↓↓↓

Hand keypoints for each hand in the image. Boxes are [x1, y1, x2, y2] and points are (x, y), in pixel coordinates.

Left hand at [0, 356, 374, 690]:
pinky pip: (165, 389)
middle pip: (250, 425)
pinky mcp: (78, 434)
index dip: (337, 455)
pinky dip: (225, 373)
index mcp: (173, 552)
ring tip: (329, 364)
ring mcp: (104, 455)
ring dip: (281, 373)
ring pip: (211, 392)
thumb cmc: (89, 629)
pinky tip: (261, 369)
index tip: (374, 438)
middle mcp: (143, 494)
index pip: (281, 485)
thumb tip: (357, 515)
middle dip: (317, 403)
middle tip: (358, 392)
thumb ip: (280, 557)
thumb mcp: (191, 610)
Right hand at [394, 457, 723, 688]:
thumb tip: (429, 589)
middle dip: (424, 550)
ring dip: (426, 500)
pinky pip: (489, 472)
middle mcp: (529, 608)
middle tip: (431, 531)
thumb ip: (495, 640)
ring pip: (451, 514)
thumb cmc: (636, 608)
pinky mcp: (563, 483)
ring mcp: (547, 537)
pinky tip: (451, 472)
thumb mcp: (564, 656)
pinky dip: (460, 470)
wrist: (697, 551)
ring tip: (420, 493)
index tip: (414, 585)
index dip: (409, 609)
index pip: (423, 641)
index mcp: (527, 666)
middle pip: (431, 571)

↑↑↑
↓↓↓

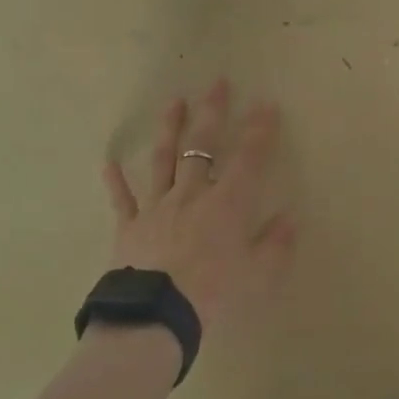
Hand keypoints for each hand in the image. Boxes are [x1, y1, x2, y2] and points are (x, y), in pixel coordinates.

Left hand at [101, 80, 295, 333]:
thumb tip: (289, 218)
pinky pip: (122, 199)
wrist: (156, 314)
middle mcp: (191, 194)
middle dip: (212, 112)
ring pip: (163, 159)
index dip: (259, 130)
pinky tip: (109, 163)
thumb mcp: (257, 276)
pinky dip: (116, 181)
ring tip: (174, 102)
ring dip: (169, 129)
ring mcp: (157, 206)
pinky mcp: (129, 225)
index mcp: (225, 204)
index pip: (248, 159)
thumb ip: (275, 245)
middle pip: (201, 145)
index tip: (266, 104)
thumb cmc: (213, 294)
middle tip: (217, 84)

↑↑↑

* **Task requirements**:
If a line in the material holds "ring", copy it.

* **Answer to the exercise**:
ring tip: (329, 364)
ring mcp: (104, 455)
ring dip: (281, 373)
ring pip: (211, 392)
ring dip: (426, 500)
ring pip: (451, 514)
ring mcp: (547, 537)
ring tip: (420, 493)
ring pip: (163, 159)
ring tip: (174, 102)
ring dip: (169, 129)
ring mcp: (157, 206)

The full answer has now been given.